9. Us-Versus-Them Mentalities Are Equally Inadequate and Problematic

In moving past individualism, one must take care to go far enough. The problem is not limited to just some people, to the exclusion of others. All of us share in the problems. All of us must share in the solutions. To deny this is to risk perpetuating other injustice, particularly in the cases of discrimination of one kind or another.

 

10. Incremental Solutions

To take in society’s problems with a sense of collective guilt and shared human responsibility can be overwhelming. One who is sensitive to such things must hone the ability to perceive the small steps that they and their friends and families can take toward justice.

The head of a private school in suburban St. Louis, Missouri, has been teaching her students to reflect on the implications of police violence against their neighbors across town in Ferguson.
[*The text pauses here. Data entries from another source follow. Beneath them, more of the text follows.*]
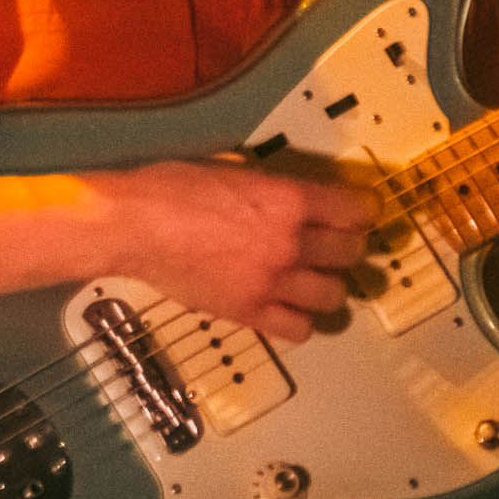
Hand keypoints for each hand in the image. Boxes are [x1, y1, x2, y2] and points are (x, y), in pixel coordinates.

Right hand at [98, 161, 376, 341]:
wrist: (135, 225)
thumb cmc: (173, 189)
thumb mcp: (234, 169)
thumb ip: (271, 187)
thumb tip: (289, 194)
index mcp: (289, 199)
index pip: (355, 210)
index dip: (363, 213)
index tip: (362, 215)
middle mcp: (290, 241)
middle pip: (350, 253)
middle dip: (349, 249)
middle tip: (339, 248)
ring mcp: (272, 281)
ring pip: (333, 295)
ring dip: (329, 287)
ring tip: (317, 282)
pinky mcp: (248, 312)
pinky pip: (298, 329)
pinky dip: (300, 322)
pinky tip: (290, 310)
In a recent interview, she shared that she reminds them of the Jewish tradition that “it’s not up you to finish the task of repairing the world, but neither are you free to ignore it.”

In The Return of the King, Gandalf similarly encourages his friends, “It is not our part to master all the tides of the world, but to do what is in us for the succour of those years wherein we are set, uprooting the evil in the fields that we know, so that those who live after may have clean earth to till. What weather they shall have is not ours to rule.”

That is still a heavy burden, but it is some consolation that we can focus on the problems that are within our reach, in our present time and place. We cannot fix it all; but we must try to fix some. As long as there are fallen humans living in a fallen world, our shared work will never be done.